A percentagem de mulheres nesta posição não ultrapassava os 50%, em nenhum país da UE. A Letónia (46%), a Polónia e a Suécia (ambas com 43%) tinham as maiores percentagens, enquanto Chipre (21%), o Luxemburgo (22%) e os Países Baixos (26%) registavam as menores proporções.

Há ainda muitos fatores a ter em conta para compreender as disparidades salariais entre homens e mulheres. Em 2022, as mulheres com ensino superior (37,1%), que inclui universidades, faculdades e formação técnica, na UE, eram superiores aos homens (31,4%).

A percentagem de mulheres com ensino superior era superior à de homens em quase todos os países da UE, exceto na Alemanha e na Áustria. No entanto, a taxa de emprego das mulheres (83,6%) era inferior à dos homens (88,9%) na UE. Estes números demonstram que as mulheres têm menos emprego, embora tenham mais habilitações académicas.

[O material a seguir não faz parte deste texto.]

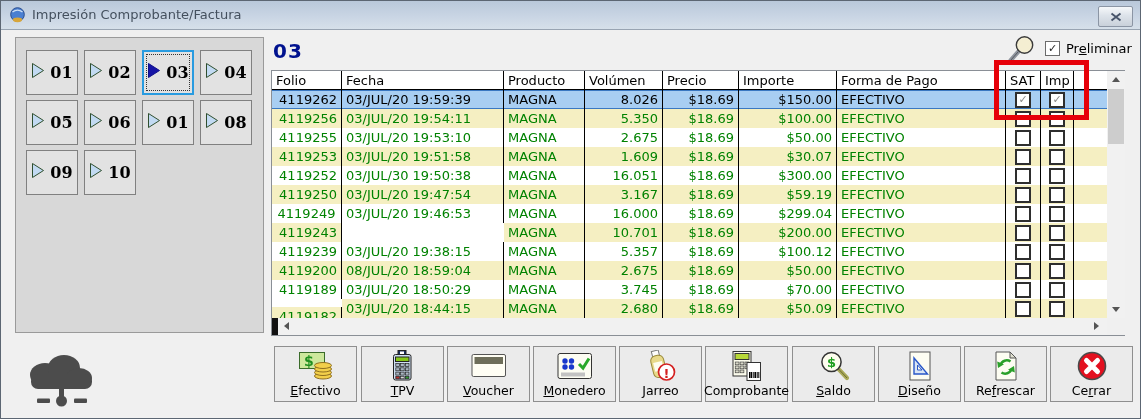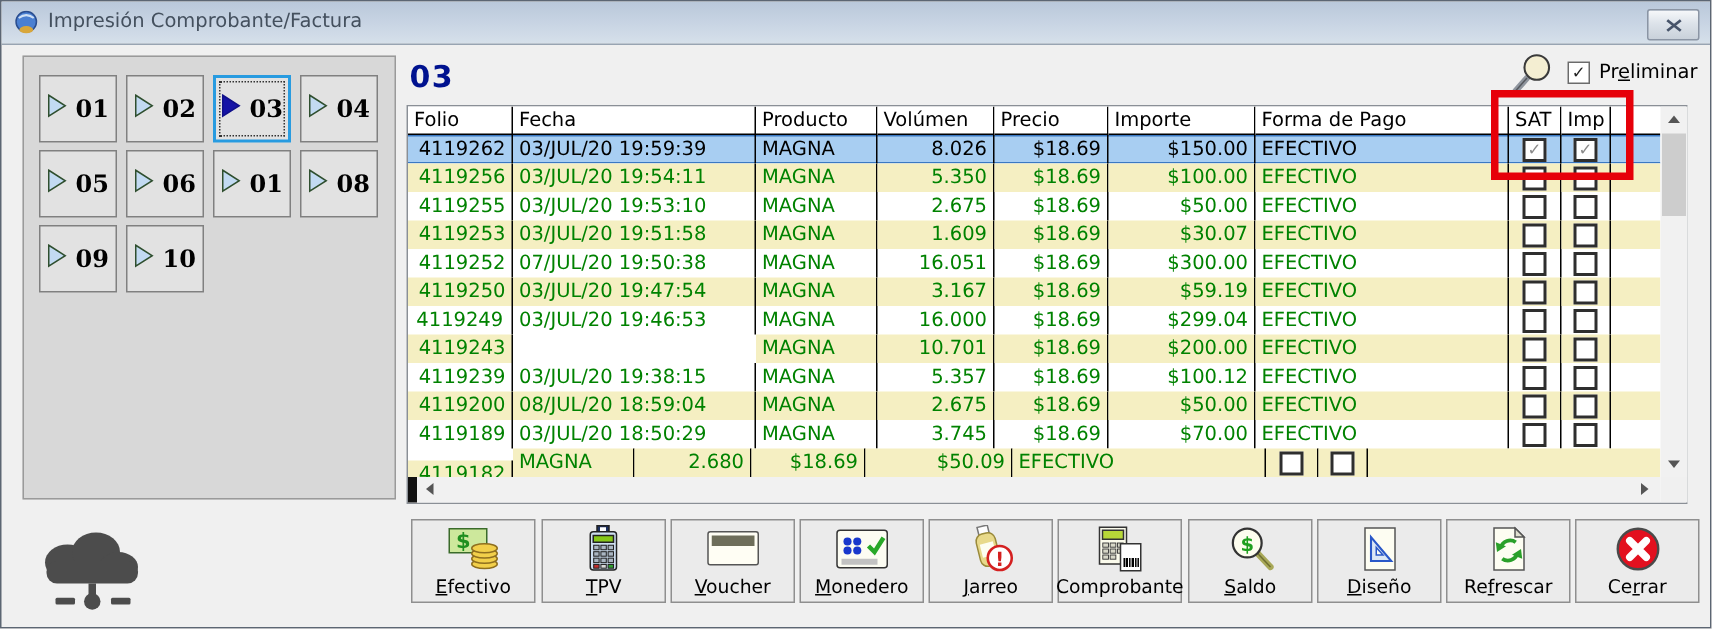--- a/index.html
+++ b/index.html
@@ -229,21 +229,21 @@
           <span class="tc cbcell" style="width: 35px; flex: 0 0 35px;">
             <span class="gcb"></span>
           </span>
           <span class="tc cbcell" style="width: 33px; flex: 0 0 33px;">
             <span class="gcb"></span>
           </span>
           <span class="tc fill" style="flex: 1 1 0%;"></span>
         </div>
         <div class="trow">
           <span class="tc r green" style="width: 70px; flex: 0 0 70px;">4119252</span>
-          <span class="tc  green" style="width: 162px; flex: 0 0 162px;">07/JUL/20 19:50:38</span>
+          <span class="tc  green" style="width: 162px; flex: 0 0 162px;">03/JUL/30 19:50:38</span>
           <span class="tc  green" style="width: 81px; flex: 0 0 81px;">MAGNA</span>
           <span class="tc r green" style="width: 78px; flex: 0 0 78px;">16.051</span>
           <span class="tc r green" style="width: 76px; flex: 0 0 76px;">$18.69</span>
           <span class="tc r green" style="width: 98px; flex: 0 0 98px;">$300.00</span>
           <span class="tc  green" style="width: 169px; flex: 0 0 169px;">EFECTIVO</span>
           <span class="tc cbcell" style="width: 35px; flex: 0 0 35px;">
             <span class="gcb"></span>
           </span>
           <span class="tc cbcell" style="width: 33px; flex: 0 0 33px;">
             <span class="gcb"></span>
@@ -341,20 +341,21 @@
           <span class="tc cbcell" style="width: 35px; flex: 0 0 35px;">
             <span class="gcb"></span>
           </span>
           <span class="tc cbcell" style="width: 33px; flex: 0 0 33px;">
             <span class="gcb"></span>
           </span>
           <span class="tc fill" style="flex: 1 1 0%;"></span>
         </div>
         <div class="trow alt">
           <span class="tc r green" style="width: 70px; flex: 0 0 70px; margin-top: 8px;">4119182</span>
+          <span class="tc  green" style="width: 162px; flex: 0 0 162px;">03/JUL/20 18:44:15</span>
           <span class="tc  green" style="width: 81px; flex: 0 0 81px;">MAGNA</span>
           <span class="tc r green" style="width: 78px; flex: 0 0 78px;">2.680</span>
           <span class="tc r green" style="width: 76px; flex: 0 0 76px;">$18.69</span>
           <span class="tc r green" style="width: 98px; flex: 0 0 98px;">$50.09</span>
           <span class="tc  green" style="width: 169px; flex: 0 0 169px;">EFECTIVO</span>
           <span class="tc cbcell" style="width: 35px; flex: 0 0 35px;">
             <span class="gcb"></span>
           </span>
           <span class="tc cbcell" style="width: 33px; flex: 0 0 33px;">
             <span class="gcb"></span>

Entre os 15 e os 64 anos de idade, a taxa de emprego dos homens, na UE, era de 74,7%, em 2023, excedendo a das mulheres (64,9%), em 9,8%. A taxa de emprego dos homens era mais elevada do que a das mulheres em todos os países da UE, variando entre 0,3%, na Lituânia, e 19,1% na Grécia. A Turquia, país candidato à UE, registou o valor excecional de 34,6%.

A taxa de participação das mulheres no mercado de trabalho foi inferior à dos homens, em todos os países da UE. Em 2022, a diferença era de 9,9%, na UE. Este valor era de 16,6%, em 2002.

Embora, nas últimas duas décadas, quase todos os países, exceto a Roménia, tenham registado melhorias, a diferença na taxa de participação na força de trabalho era superior a 10%, em oito países da UE, incluindo a Roménia, a Itália e a Grécia. A Espanha, Malta e o Luxemburgo registam grandes melhorias na redução das disparidades nesta área.

***

É escandaloso e fraudulento o absentismo nos plenários do PE. Os eurodeputados falham no exemplo que devem ser para os parlamentos nacionais; tornam-se não merecedores do salário que recebem, mais avultado do que o do comum dos eurocidadãos; e defraudam o estatuto de representantes dos cidadãos da UE e dos seus países.

Por fim, fica sem comentário o atropelo à propalada igualdade de homem e mulher na UE, vaidosa e oca paladina dos direitos humanos e do progresso civilizacional. Para quando o respeito pela dignidade da pessoa, independentemente do sexo, da etnia, do credo ou da condição social? A UE não tem autoridade para everter a situação, se não o faz no PE.